**Extrait du texte**
------------------------------------------------
Volonté de lutte et bureaucratie syndicale

La question du départ à la retraite à 60 ans est celle qui critalise un mécontentemet plus général de la classe ouvrière. Soulignons que le jour même où les députés votaient la fin de la retraite à 60 ans, on apprenait que cinq salariés s’étaient suicidé ces deux dernières semaines à France Télécom. Voilà bien la réalité du salariat en France aujourd’hui : on veut nous faire bosser plus longtemps dans des conditions de plus en plus inhumaines et insupportables, avec des salaires qui ne nous permettent même pas une vie décente et des menaces permanentes de licenciement ! On veut nous faire travailler plus longtemps alors que des millions de jeunes et de moins jeunes n’ont pas d’autres perspectives que le chômage ou, au mieux, un contrat précaire. C’est bien tout cela qu’il y a dans la tête de chaque travailleuse et de chaque travailleur lorsqu’il s’agit de descendre dans la rue et de se mettre en grève sur la question de la retraite. D’ailleurs, dans bien des boîtes, des Assemblées Générales ajoutent, aux revendications sur la retraite, d’autres revendications plus spécifiques comme celles de la pénibilité dans les ports et docks, les salaires ou l’emploi.
------------------------------------------------
[Lignes de mise en page]
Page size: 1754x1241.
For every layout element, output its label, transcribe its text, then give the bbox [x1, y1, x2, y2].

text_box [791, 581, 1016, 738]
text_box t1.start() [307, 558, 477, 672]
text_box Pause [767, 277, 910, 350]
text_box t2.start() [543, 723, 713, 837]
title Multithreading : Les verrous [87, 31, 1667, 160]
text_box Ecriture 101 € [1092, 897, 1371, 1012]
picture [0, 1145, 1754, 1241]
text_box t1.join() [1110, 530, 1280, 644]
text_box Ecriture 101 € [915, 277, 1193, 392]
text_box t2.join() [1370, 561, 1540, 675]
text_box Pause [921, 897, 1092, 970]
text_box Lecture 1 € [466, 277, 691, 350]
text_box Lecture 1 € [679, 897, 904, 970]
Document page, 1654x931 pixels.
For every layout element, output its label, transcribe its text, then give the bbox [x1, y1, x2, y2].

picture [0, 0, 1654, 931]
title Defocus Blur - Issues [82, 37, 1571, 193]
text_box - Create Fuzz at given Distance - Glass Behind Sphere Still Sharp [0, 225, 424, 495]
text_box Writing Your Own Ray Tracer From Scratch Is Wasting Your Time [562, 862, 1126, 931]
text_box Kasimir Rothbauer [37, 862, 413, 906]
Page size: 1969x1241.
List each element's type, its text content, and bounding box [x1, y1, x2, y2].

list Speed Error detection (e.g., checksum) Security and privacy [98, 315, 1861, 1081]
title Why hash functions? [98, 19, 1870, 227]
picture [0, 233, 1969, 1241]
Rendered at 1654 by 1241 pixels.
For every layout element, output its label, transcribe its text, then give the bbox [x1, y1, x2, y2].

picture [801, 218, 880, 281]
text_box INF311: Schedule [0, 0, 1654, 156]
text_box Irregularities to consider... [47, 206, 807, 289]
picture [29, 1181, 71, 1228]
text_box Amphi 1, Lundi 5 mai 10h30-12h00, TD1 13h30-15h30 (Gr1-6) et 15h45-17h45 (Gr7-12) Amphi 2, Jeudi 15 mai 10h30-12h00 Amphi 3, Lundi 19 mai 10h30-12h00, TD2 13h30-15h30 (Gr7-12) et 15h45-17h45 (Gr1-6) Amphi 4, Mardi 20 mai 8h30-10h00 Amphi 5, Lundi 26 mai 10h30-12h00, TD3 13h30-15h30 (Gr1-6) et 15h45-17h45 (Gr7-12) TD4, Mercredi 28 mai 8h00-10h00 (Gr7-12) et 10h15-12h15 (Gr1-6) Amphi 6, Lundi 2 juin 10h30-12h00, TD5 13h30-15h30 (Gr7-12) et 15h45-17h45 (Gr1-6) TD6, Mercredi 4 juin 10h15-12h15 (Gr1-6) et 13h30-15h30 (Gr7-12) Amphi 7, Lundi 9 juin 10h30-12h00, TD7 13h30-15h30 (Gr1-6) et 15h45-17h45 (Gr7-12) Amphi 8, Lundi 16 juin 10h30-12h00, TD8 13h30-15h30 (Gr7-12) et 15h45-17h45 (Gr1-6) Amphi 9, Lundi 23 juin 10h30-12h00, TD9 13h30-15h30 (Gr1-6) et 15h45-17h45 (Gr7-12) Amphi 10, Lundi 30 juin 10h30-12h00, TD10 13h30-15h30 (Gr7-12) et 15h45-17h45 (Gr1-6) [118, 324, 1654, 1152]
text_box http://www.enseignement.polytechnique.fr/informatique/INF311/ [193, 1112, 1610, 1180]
------------------------------------------------
**Consignes**
#1 D'après le texte sur la retraite à 60 ans, quelles revendications certaines Assemblées Générales ajoutent-elles à celles sur la retraite ?
#2 Prolongez le texte sur la retraite à 60 ans après sa dernière phrase.

**Corrigé**
#1 La pénibilité dans les ports et docks, les salaires ou l'emploi.

#2
Loin de mettre en avant des mots d’ordre clairs, comme le retrait de la loi et la garantie pour chaque être humain de pouvoir vivre décemment sans travailler à partir de 60 ans, les directions syndicales, dans leur lettre ouverte à Sarkozy et à Fillon, semble implorer le gouvernement à leur donner quelques miettes lors d’une nouvelle négociation. Un scénario semble déjà se dessiner dans les intersyndicales nationales : la CFDT attend la première « avancée » (genre la prise en charge financière par le patronat de l’euthanasie des ouvriers de plus de 60 ans qui ne peuvent plus travailler) pour signer un accord, la CGT dénoncera cette signature tout en expliquant à sa base qu’à cause du départ de la CFDT de l’intersyndicale la lutte devient impossible, et enfin SUD et FO qui lancent des appels à la grève générale reconductible dans le but de vendre quelques cartes mais sans chercher à construire le rapport de force. Va-t-on, encore une fois, revivre ce même scénario ?

Construire le rapport de force vers la grève générale reconductible !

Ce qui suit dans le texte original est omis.